Casi dejé caer el teléfono. Zia lo vio y se acercó más. De nuevo me concentré y compartimenté. Procesar. Reconstruir. Consideré mis opciones. Tickner y Regan no me creerían jamás. No me permitirían seguir. Probablemente nos arrestarían a los dos. Al mismo tiempo, si hablaba con ellos, podría demostrar nuestra inocencia. Por otro lado, demostrar mi inocencia era totalmente irrelevante.
¿Había alguna posibilidad de que mi hija siguiera con vida?

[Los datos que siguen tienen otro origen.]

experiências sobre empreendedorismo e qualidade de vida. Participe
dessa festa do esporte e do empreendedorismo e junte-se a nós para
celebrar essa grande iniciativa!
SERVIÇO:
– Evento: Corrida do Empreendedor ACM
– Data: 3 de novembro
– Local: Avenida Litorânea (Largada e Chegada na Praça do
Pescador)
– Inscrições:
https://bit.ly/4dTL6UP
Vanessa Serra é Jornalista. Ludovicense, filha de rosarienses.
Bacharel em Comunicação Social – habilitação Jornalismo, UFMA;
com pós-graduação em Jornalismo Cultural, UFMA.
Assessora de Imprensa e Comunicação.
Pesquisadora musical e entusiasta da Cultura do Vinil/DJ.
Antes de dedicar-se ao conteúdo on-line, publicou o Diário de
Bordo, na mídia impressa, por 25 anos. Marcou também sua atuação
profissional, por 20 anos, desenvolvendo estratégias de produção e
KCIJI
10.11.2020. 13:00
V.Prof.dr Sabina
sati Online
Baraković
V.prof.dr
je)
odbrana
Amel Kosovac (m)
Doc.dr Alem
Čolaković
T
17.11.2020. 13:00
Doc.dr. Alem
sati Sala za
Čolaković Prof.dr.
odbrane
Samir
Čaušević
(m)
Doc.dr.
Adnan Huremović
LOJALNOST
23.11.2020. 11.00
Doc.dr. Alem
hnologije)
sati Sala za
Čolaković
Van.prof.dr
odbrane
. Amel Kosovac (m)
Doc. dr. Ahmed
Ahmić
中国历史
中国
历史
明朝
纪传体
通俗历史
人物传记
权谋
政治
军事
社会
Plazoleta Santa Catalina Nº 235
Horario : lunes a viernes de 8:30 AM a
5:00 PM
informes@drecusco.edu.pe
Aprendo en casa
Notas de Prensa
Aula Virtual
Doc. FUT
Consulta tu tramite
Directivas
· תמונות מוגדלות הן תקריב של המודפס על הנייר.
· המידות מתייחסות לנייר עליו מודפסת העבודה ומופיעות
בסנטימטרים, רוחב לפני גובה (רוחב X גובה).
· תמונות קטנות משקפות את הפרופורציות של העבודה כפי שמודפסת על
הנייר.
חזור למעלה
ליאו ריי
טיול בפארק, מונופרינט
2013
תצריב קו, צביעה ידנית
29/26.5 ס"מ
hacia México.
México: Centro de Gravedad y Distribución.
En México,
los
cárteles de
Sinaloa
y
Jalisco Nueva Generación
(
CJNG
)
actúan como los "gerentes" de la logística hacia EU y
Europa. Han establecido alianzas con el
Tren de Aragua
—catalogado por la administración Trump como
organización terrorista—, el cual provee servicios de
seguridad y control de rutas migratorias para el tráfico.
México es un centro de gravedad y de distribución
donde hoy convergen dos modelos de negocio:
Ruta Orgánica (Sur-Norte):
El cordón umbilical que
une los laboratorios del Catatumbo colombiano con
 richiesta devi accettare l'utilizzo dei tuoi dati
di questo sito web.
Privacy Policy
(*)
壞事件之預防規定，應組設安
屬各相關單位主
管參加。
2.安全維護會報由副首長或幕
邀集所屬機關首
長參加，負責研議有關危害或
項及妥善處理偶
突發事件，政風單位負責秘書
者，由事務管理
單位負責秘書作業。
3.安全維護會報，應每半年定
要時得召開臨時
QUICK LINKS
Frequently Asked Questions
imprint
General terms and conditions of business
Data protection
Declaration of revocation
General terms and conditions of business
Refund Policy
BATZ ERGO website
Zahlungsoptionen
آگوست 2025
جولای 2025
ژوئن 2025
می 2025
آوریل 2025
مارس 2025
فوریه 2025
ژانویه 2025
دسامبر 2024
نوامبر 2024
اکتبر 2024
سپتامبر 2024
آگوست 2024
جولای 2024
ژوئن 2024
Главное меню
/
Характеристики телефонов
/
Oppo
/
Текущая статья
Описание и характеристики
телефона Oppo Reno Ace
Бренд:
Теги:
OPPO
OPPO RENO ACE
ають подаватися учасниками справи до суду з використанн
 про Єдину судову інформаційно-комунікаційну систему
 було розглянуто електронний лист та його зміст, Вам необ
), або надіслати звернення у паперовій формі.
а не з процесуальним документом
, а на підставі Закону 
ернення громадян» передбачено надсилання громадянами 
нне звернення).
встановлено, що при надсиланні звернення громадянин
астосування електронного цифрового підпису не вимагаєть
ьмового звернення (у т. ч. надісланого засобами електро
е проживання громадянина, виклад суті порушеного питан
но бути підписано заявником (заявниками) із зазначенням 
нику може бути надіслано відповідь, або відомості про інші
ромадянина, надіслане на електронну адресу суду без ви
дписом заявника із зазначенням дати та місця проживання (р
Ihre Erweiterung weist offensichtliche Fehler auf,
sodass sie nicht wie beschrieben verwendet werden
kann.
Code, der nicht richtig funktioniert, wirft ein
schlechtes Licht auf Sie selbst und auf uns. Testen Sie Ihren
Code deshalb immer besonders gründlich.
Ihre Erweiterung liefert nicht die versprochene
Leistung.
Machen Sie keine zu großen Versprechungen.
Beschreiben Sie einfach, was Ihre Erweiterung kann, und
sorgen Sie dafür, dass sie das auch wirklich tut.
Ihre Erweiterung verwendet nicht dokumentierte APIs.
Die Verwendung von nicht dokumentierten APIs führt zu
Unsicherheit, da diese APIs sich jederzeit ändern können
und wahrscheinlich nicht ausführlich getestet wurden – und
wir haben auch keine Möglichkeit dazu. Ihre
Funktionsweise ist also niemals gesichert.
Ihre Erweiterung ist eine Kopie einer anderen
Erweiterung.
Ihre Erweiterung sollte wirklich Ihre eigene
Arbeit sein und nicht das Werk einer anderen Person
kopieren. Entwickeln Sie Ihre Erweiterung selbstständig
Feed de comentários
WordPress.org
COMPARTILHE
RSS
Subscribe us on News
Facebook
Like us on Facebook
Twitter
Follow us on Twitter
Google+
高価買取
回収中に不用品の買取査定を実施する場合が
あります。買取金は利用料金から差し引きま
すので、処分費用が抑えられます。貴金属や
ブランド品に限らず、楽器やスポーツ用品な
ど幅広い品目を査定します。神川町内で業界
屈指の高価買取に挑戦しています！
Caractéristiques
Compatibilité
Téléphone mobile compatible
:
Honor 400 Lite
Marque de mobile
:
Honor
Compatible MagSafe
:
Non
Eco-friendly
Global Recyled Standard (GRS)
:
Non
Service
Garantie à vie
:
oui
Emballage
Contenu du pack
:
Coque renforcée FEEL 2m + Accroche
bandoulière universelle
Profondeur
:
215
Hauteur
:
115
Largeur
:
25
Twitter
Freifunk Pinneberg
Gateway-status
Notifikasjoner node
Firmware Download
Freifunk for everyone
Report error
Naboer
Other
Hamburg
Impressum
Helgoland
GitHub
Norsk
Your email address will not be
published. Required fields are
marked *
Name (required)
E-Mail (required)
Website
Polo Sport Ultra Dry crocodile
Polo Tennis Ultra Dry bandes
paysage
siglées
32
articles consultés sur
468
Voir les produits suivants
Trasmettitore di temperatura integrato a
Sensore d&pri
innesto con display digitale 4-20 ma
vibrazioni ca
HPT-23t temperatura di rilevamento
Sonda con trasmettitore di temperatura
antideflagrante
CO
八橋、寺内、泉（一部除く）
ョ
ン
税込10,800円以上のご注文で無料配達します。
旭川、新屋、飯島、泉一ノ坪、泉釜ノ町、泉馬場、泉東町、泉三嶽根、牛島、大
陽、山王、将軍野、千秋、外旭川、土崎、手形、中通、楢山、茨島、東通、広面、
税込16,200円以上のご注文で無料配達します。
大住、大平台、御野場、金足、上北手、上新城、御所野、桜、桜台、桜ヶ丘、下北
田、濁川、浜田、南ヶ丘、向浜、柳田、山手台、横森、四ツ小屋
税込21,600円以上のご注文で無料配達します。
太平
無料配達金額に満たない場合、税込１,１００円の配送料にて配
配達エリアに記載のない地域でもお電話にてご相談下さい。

Aquélla era la única pregunta que interesaba. Si estaba viva, entonces tenía que seguir con el plan original. Confiar en las autoridades, especialmente en ese momento, en que tenían nuevas sospechas, no serviría de nada. Supongamos que, como decía la nota del rescate, tuvieran un confidente. Por ahora, quienes se habían llevado la bolsa del dinero no tenían ni idea de que Rachel los siguiera. Pero ¿qué sucedería si los polis y los federales intervenían? ¿Huirían los secuestradores, les entraría el pánico, harían alguna tontería?